Questo buio feroce est une étrange cérémonie, un carnaval grotesque, un cabaret angoissant mais parsemé de beauté pure. On rencontre un homme au corps décharné, un autre qu’on suspend et qu’on écartèle, des travestis, des mannequins pas banals, des hommes et des femmes tout droit sortis du 18e siècle et un cortège de pleureuses. Entre autres. Les images et les musiques les plus diverses se juxtaposent, les frontières entre les époques s’abolissent, le théâtre, la danse et la narration sont conviés.

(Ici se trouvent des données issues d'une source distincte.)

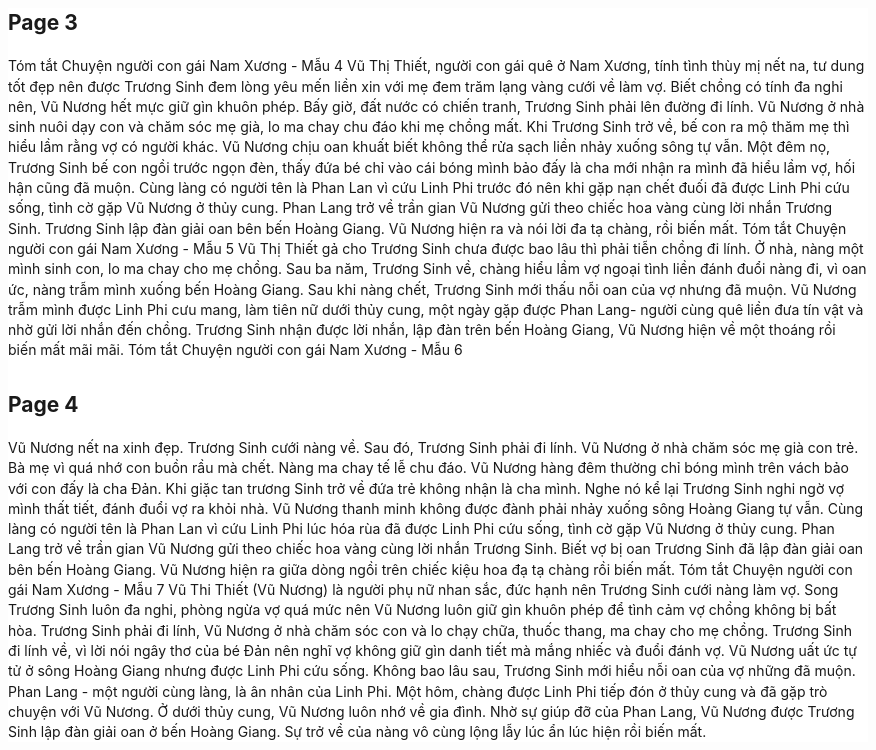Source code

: 
## Page 3


Tóm tắt Chuyện người con gái Nam Xương - Mẫu 4
Vũ Thị Thiết, người con gái quê ở Nam Xương, tính tình thùy mị nết na, tư dung tốt đẹp nên được
Trương Sinh đem lòng yêu mến liền xin với mẹ đem trăm lạng vàng cưới về làm vợ. Biết chồng có
tính đa nghi nên, Vũ Nương hết mực giữ gìn khuôn phép. Bấy giờ, đất nước có chiến tranh, Trương
Sinh phải lên đường đi lính. Vũ Nương ở nhà sinh nuôi dạy con và chăm sóc mẹ già, lo ma chay chu
đáo khi mẹ chồng mất. Khi Trương Sinh trở về, bế con ra mộ thăm mẹ thì hiểu lầm rằng vợ có người
khác. Vũ Nương chịu oan khuất biết không thể rửa sạch liền nhảy xuống sông tự vẫn. Một đêm nọ,
Trương Sinh bế con ngồi trước ngọn đèn, thấy đứa bé chỉ vào cái bóng mình bảo đấy là cha mới
nhận ra mình đã hiểu lầm vợ, hối hận cũng đã muộn. Cùng làng có người tên là Phan Lan vì cứu Linh
Phi trước đó nên khi gặp nạn chết đuối đã được Linh Phi cứu sống, tình cờ gặp Vũ Nương ở thủy
cung. Phan Lang trở về trần gian Vũ Nương gửi theo chiếc hoa vàng cùng lời nhắn Trương Sinh.
Trương Sinh lập đàn giải oan bên bến Hoàng Giang. Vũ Nương hiện ra và nói lời đa tạ chàng, rồi biến
mất.
Tóm tắt Chuyện người con gái Nam Xương - Mẫu 5
Vũ Thị Thiết gả cho Trương Sinh chưa được bao lâu thì phải tiễn chồng đi lính. Ở nhà, nàng một mình
sinh con, lo ma chay cho mẹ chồng. Sau ba năm, Trương Sinh về, chàng hiểu lầm vợ ngoại tình liền
đánh đuổi nàng đi, vì oan ức, nàng trẫm mình xuống bến Hoàng Giang. Sau khi nàng chết, Trương
Sinh mới thấu nỗi oan của vợ nhưng đã muộn. Vũ Nương trẫm mình được Linh Phi cưu mang, làm
tiên nữ dưới thủy cung, một ngày gặp được Phan Lang- người cùng quê liền đưa tín vật và nhờ gửi lời
nhắn đến chồng. Trương Sinh nhận được lời nhắn, lập đàn trên bến Hoàng Giang, Vũ Nương hiện về
một thoáng rồi biến mất mãi mãi.
Tóm tắt Chuyện người con gái Nam Xương - Mẫu 6


## Page 4


Vũ Nương nết na xinh đẹp. Trương Sinh cưới nàng về. Sau đó, Trương Sinh phải đi lính. Vũ Nương ở
nhà chăm sóc mẹ già con trẻ. Bà mẹ vì quá nhớ con buồn rầu mà chết. Nàng ma chay tế lễ chu đáo.
Vũ  Nương  hàng  đêm  thường  chỉ  bóng  mình  trên  vách  bảo  với  con  đấy  là  cha  Đản.  Khi  giặc  tan
trương Sinh trở về đứa trẻ không nhận là cha mình. Nghe nó kể lại Trương Sinh nghi ngờ vợ mình
thất tiết, đánh đuổi vợ ra khỏi nhà. Vũ Nương thanh minh không được đành phải nhảy xuống sông
Hoàng Giang tự vẫn. Cùng làng có người tên là Phan Lan vì cứu Linh Phi lúc hóa rùa đã được Linh
Phi cứu sống, tình cờ gặp Vũ Nương ở thủy cung. Phan Lang trở về trần gian Vũ Nương gửi theo
chiếc hoa vàng cùng lời nhắn Trương Sinh. Biết vợ bị oan Trương Sinh đã lập đàn giải oan bên bến
Hoàng Giang. Vũ Nương hiện ra giữa dòng ngồi trên chiếc kiệu hoa đạ tạ chàng rồi biến mất.
Tóm tắt Chuyện người con gái Nam Xương - Mẫu 7
Vũ Thi Thiết (Vũ Nương) là người phụ nữ nhan sắc, đức hạnh nên Trương Sinh cưới nàng làm vợ.
Song Trương Sinh luôn đa nghi, phòng ngừa vợ quá mức nên Vũ Nương luôn giữ gìn khuôn phép để
tình cảm vợ chồng không bị bất hòa. Trương Sinh phải đi lính, Vũ Nương ở nhà chăm sóc con và lo
chạy chữa, thuốc thang, ma chay cho mẹ chồng. Trương Sinh đi lính về, vì lời nói ngây thơ của bé
Đản nên nghĩ vợ không giữ gìn danh tiết mà mắng nhiếc và đuổi đánh vợ. Vũ Nương uất ức tự tử ở
sông Hoàng Giang nhưng được Linh Phi cứu sống. Không bao lâu sau, Trương Sinh mới hiểu nỗi oan
của vợ những đã muộn.
Phan Lang - một người cùng làng, là ân nhân của Linh Phi. Một hôm, chàng được Linh Phi tiếp đón ở
thủy cung và đã gặp trò chuyện với Vũ Nương. Ở dưới thủy cung, Vũ Nương luôn nhớ về gia đình.
Nhờ sự giúp đỡ của Phan Lang, Vũ Nương được Trương Sinh lập đàn giải oan ở bến Hoàng Giang.
Sự trở về của nàng vô cùng lộng lẫy lúc ẩn lúc hiện rồi biến mất.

"Je cherche à raconter une histoire, explique Delbono, mais pas seulement avec des mots. Il y a beaucoup d’éléments qui entrent en ligne de compte: les images, la musique, la danse, les petits gestes… Par moments, il est impossible d’utiliser les mots, inutile. Il y a des situations qui, pour être racontées, ne nécessitent aucune parole. Au théâtre, selon moi, il y a des moments importants où il faut arrêter la parole et laisser chacun mettre des mots sur ce qui se déroule sur le plateau. Comme ça, c’est plus libre, il n’y a pas d’obligation de voir ou de comprendre ceci ou cela. Je fais du théâtre pour les gens qui écoutent, mais aussi pour ceux qui regardent, et même pour ceux qui, comme les sourds, ne font que regarder. Plus qu’aux idées ou à la culture, je m’intéresse au sens profond des choses, celui que même un analphabète peut capter."

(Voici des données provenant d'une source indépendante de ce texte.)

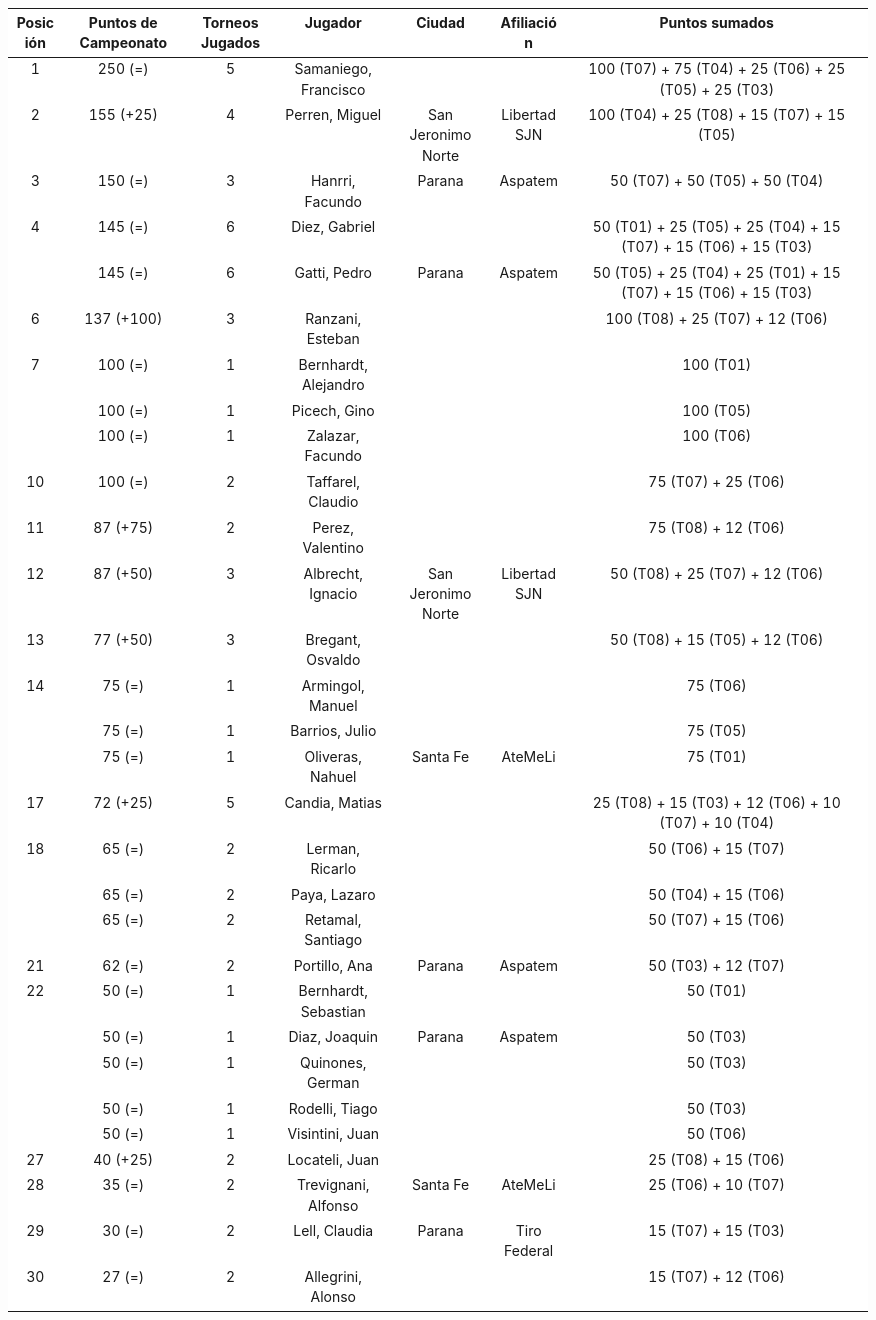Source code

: |  Posición  |  Puntos de Campeonato  |  Torneos Jugados  |        Jugador        |       Ciudad       |  Afiliación  |                         Puntos sumados                          |
|:----------:|:----------------------:|:-----------------:|:---------------------:|:------------------:|:------------:|:---------------------------------------------------------------:|
|     1      |        250 (=)         |         5         | Samaniego, Francisco  |                    |              |      100 (T07) + 75 (T04) + 25 (T06) + 25 (T05) + 25 (T03)      |
|     2      |       155 (+25)        |         4         |    Perren, Miguel     | San Jeronimo Norte | Libertad SJN |           100 (T04) + 25 (T08) + 15 (T07) + 15 (T05)            |
|     3      |        150 (=)         |         3         |    Hanrri, Facundo    |       Parana       |   Aspatem    |                 50 (T07) + 50 (T05) + 50 (T04)                  |
|     4      |        145 (=)         |         6         |     Diez, Gabriel     |                    |              | 50 (T01) + 25 (T05) + 25 (T04) + 15 (T07) + 15 (T06) + 15 (T03) |
|            |        145 (=)         |         6         |     Gatti, Pedro      |       Parana       |   Aspatem    | 50 (T05) + 25 (T04) + 25 (T01) + 15 (T07) + 15 (T06) + 15 (T03) |
|     6      |       137 (+100)       |         3         |   Ranzani, Esteban    |                    |              |                 100 (T08) + 25 (T07) + 12 (T06)                 |
|     7      |        100 (=)         |         1         | Bernhardt, Alejandro  |                    |              |                            100 (T01)                            |
|            |        100 (=)         |         1         |     Picech, Gino      |                    |              |                            100 (T05)                            |
|            |        100 (=)         |         1         |   Zalazar, Facundo    |                    |              |                            100 (T06)                            |
|     10     |        100 (=)         |         2         |   Taffarel, Claudio   |                    |              |                       75 (T07) + 25 (T06)                       |
|     11     |        87 (+75)        |         2         |   Perez, Valentino    |                    |              |                       75 (T08) + 12 (T06)                       |
|     12     |        87 (+50)        |         3         |   Albrecht, Ignacio   | San Jeronimo Norte | Libertad SJN |                 50 (T08) + 25 (T07) + 12 (T06)                  |
|     13     |        77 (+50)        |         3         |   Bregant, Osvaldo    |                    |              |                 50 (T08) + 15 (T05) + 12 (T06)                  |
|     14     |         75 (=)         |         1         |   Armingol, Manuel    |                    |              |                            75 (T06)                             |
|            |         75 (=)         |         1         |    Barrios, Julio     |                    |              |                            75 (T05)                             |
|            |         75 (=)         |         1         |   Oliveras, Nahuel    |      Santa Fe      |   AteMeLi    |                            75 (T01)                             |
|     17     |        72 (+25)        |         5         |    Candia, Matias     |                    |              |      25 (T08) + 15 (T03) + 12 (T06) + 10 (T07) + 10 (T04)       |
|     18     |         65 (=)         |         2         |    Lerman, Ricarlo    |                    |              |                       50 (T06) + 15 (T07)                       |
|            |         65 (=)         |         2         |     Paya, Lazaro      |                    |              |                       50 (T04) + 15 (T06)                       |
|            |         65 (=)         |         2         |   Retamal, Santiago   |                    |              |                       50 (T07) + 15 (T06)                       |
|     21     |         62 (=)         |         2         |     Portillo, Ana     |       Parana       |   Aspatem    |                       50 (T03) + 12 (T07)                       |
|     22     |         50 (=)         |         1         | Bernhardt, Sebastian  |                    |              |                            50 (T01)                             |
|            |         50 (=)         |         1         |     Diaz, Joaquin     |       Parana       |   Aspatem    |                            50 (T03)                             |
|            |         50 (=)         |         1         |   Quinones, German    |                    |              |                            50 (T03)                             |
|            |         50 (=)         |         1         |    Rodelli, Tiago     |                    |              |                            50 (T03)                             |
|            |         50 (=)         |         1         |    Visintini, Juan    |                    |              |                            50 (T06)                             |
|     27     |        40 (+25)        |         2         |    Locateli, Juan     |                    |              |                       25 (T08) + 15 (T06)                       |
|     28     |         35 (=)         |         2         |  Trevignani, Alfonso  |      Santa Fe      |   AteMeLi    |                       25 (T06) + 10 (T07)                       |
|     29     |         30 (=)         |         2         |     Lell, Claudia     |       Parana       | Tiro Federal |                       15 (T07) + 15 (T03)                       |
|     30     |         27 (=)         |         2         |   Allegrini, Alonso   |                    |              |                       15 (T07) + 12 (T06)                       |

On ne peut parler de Pippo Delbono, du travail incomparable que cet homme qui vient de fêter ses 50 ans accomplit depuis plus de 20 ans, sans parler de sa troupe. Le théâtre, pour lui, ce sont les comédiens. Les siens sont souvent des laissés pour compte, des hommes et des femmes hors norme, dotés d’une présence incomparable. Il y a Nelson Lariccia, clochard, Bobò, sourd-muet microcéphale que le metteur en scène a arraché à 45 ans de l’asile psychiatrique, et Gianluca Ballare, trisomique. "Grâce aux acteurs de ma compagnie, je ressens la nécessité d’une nudité profonde, le besoin d’être sur un plateau avec un cri, un désir de trouver quelque chose qui aille plus loin que les conventions de l’esprit. Ils me donnent de la force, du courage et de la folie."